Take the entries that follow and return exactly the lines from the one holding "left knee: (252, 355)" through the one holding "nose: (200, 102)", both included. Nothing else is needed.

:: The data ::

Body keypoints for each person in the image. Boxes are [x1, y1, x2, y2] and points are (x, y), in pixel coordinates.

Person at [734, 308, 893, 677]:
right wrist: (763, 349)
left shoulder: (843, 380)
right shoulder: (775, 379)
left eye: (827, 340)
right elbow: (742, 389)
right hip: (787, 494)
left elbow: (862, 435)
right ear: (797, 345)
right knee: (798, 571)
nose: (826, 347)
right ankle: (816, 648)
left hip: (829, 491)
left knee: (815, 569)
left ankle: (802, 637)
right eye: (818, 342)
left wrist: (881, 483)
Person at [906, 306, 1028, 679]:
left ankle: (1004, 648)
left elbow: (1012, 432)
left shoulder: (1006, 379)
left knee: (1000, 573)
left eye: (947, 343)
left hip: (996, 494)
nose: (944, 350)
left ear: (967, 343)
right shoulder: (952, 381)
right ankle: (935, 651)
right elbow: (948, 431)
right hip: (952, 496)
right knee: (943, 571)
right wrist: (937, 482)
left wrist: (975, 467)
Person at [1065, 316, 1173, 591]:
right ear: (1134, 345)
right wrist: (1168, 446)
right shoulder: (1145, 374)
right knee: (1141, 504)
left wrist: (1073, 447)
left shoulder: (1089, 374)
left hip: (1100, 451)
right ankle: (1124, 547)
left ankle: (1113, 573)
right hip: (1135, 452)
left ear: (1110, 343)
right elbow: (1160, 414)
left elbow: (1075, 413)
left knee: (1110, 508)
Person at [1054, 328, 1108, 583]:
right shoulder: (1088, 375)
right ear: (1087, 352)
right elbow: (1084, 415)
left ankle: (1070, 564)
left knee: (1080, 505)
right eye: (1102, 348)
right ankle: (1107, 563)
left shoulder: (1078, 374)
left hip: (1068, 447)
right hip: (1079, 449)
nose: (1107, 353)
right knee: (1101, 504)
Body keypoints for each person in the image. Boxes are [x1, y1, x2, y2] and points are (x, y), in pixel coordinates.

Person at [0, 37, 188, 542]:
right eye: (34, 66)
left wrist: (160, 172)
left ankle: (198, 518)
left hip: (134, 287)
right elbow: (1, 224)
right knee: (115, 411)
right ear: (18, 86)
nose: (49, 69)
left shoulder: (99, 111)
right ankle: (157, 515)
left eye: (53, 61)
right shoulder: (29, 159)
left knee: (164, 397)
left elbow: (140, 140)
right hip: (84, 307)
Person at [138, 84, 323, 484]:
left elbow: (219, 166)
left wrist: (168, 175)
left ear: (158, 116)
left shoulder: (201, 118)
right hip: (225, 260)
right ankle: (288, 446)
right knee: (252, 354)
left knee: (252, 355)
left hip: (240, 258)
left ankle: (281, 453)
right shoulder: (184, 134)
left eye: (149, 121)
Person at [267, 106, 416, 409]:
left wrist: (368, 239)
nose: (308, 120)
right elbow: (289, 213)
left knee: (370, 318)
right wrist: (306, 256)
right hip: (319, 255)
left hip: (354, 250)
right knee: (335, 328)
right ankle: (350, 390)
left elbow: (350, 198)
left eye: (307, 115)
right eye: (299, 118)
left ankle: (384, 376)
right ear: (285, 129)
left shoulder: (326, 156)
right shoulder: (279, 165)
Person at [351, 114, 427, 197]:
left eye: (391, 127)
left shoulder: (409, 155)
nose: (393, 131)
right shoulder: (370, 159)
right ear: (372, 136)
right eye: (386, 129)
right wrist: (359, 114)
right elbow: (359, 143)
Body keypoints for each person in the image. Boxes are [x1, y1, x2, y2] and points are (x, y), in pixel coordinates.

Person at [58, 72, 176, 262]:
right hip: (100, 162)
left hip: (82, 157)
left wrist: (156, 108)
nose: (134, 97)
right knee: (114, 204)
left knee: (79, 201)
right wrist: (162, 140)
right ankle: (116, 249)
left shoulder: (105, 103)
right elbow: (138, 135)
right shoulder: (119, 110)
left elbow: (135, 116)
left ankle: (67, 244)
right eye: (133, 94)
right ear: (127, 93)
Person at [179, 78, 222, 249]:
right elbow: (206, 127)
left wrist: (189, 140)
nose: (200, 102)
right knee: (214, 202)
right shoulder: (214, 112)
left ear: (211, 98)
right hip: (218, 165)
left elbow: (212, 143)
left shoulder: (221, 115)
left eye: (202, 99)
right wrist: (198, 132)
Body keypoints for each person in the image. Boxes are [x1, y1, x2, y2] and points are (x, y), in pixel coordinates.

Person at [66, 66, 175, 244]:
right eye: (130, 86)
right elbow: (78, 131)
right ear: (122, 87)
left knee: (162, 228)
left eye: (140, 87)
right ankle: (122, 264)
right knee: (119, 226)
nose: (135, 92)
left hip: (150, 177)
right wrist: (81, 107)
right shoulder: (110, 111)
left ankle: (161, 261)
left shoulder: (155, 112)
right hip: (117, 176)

:::
:: The data ::

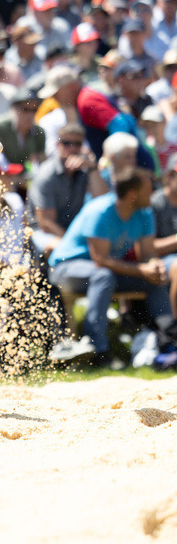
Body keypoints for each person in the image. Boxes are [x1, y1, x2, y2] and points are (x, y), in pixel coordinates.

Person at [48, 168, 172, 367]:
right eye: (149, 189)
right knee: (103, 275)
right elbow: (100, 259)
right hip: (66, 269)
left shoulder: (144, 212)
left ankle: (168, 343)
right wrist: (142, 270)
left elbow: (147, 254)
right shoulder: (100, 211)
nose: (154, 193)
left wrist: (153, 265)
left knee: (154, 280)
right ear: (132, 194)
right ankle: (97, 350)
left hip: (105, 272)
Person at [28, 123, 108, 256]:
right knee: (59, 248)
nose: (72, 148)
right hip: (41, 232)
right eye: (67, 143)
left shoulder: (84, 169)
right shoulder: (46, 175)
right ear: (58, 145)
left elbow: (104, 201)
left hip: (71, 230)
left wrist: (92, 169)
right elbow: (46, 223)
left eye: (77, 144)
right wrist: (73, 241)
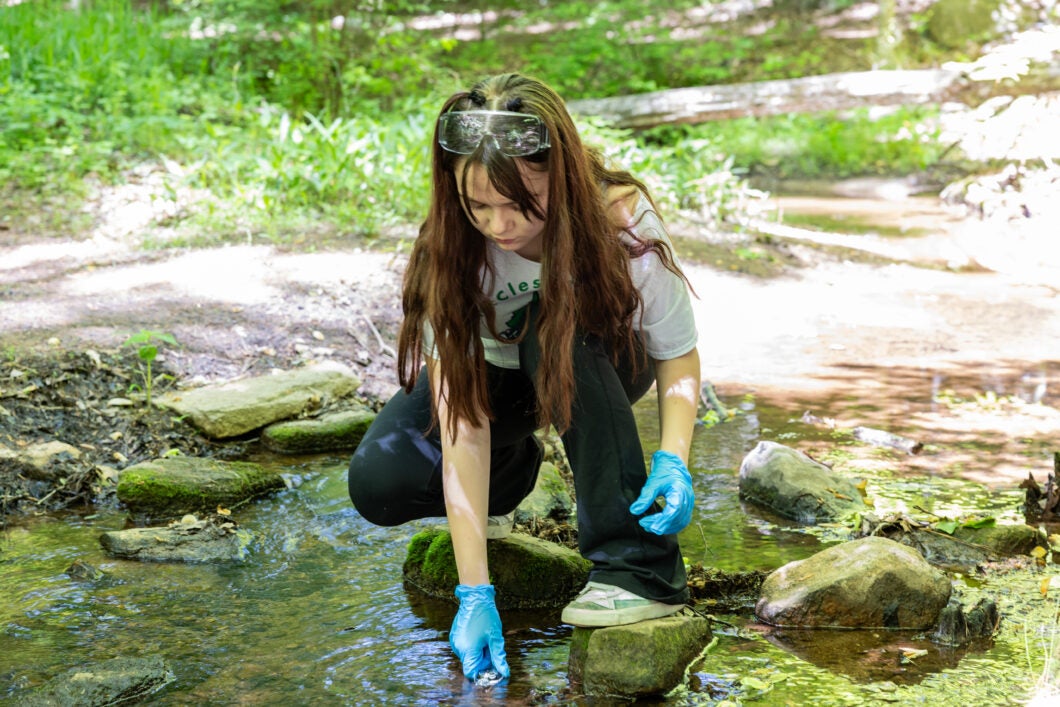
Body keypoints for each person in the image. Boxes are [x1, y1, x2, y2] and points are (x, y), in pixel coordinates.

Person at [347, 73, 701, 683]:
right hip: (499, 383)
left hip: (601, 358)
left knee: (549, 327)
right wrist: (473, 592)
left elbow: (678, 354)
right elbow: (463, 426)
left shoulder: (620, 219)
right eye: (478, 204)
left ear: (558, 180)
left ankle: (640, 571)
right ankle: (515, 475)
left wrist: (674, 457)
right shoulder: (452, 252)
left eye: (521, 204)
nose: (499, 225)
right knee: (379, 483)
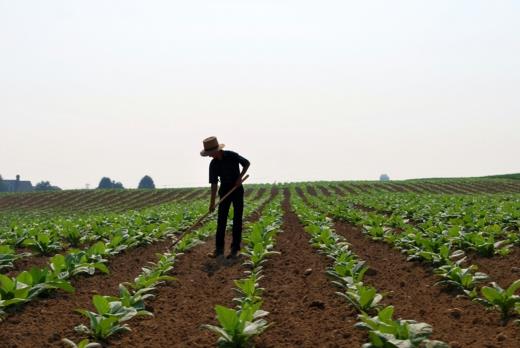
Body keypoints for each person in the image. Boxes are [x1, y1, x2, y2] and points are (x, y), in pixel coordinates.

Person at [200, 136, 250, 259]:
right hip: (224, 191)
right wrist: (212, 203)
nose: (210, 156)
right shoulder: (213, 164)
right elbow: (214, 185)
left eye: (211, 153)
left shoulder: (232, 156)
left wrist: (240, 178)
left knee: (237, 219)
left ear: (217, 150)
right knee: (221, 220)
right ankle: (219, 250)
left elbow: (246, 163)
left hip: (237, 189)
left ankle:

:::

▶ **Final answer**:
left knee: (252, 355)
left hip: (240, 258)
left ankle: (281, 453)
right shoulder: (184, 134)
left eye: (149, 121)
Person at [267, 106, 416, 409]:
left wrist: (368, 239)
nose: (308, 120)
right elbow: (289, 213)
left knee: (370, 318)
right wrist: (306, 256)
right hip: (319, 255)
left hip: (354, 250)
right knee: (335, 328)
right ankle: (350, 390)
left elbow: (350, 198)
left eye: (307, 115)
right eye: (299, 118)
left ankle: (384, 376)
right ear: (285, 129)
left shoulder: (326, 156)
right shoulder: (279, 165)
Person at [351, 114, 427, 197]:
left eye: (391, 127)
left shoulder: (409, 155)
nose: (393, 131)
right shoulder: (370, 159)
right ear: (372, 136)
right eye: (386, 129)
right wrist: (359, 114)
right elbow: (359, 143)
Body keypoints for each person in the image. Boxes are [x1, y1, x2, y2] and points are (x, y), in pixel coordinates.

Person at [58, 72, 176, 262]:
right hip: (100, 162)
left hip: (82, 157)
left wrist: (156, 108)
nose: (134, 97)
right knee: (114, 204)
left knee: (79, 201)
right wrist: (162, 140)
right ankle: (116, 249)
left shoulder: (105, 103)
right elbow: (138, 135)
right shoulder: (119, 110)
left elbow: (135, 116)
left ankle: (67, 244)
right eye: (133, 94)
right ear: (127, 93)
Person at [179, 78, 222, 249]:
right elbow: (206, 127)
left wrist: (189, 140)
nose: (200, 102)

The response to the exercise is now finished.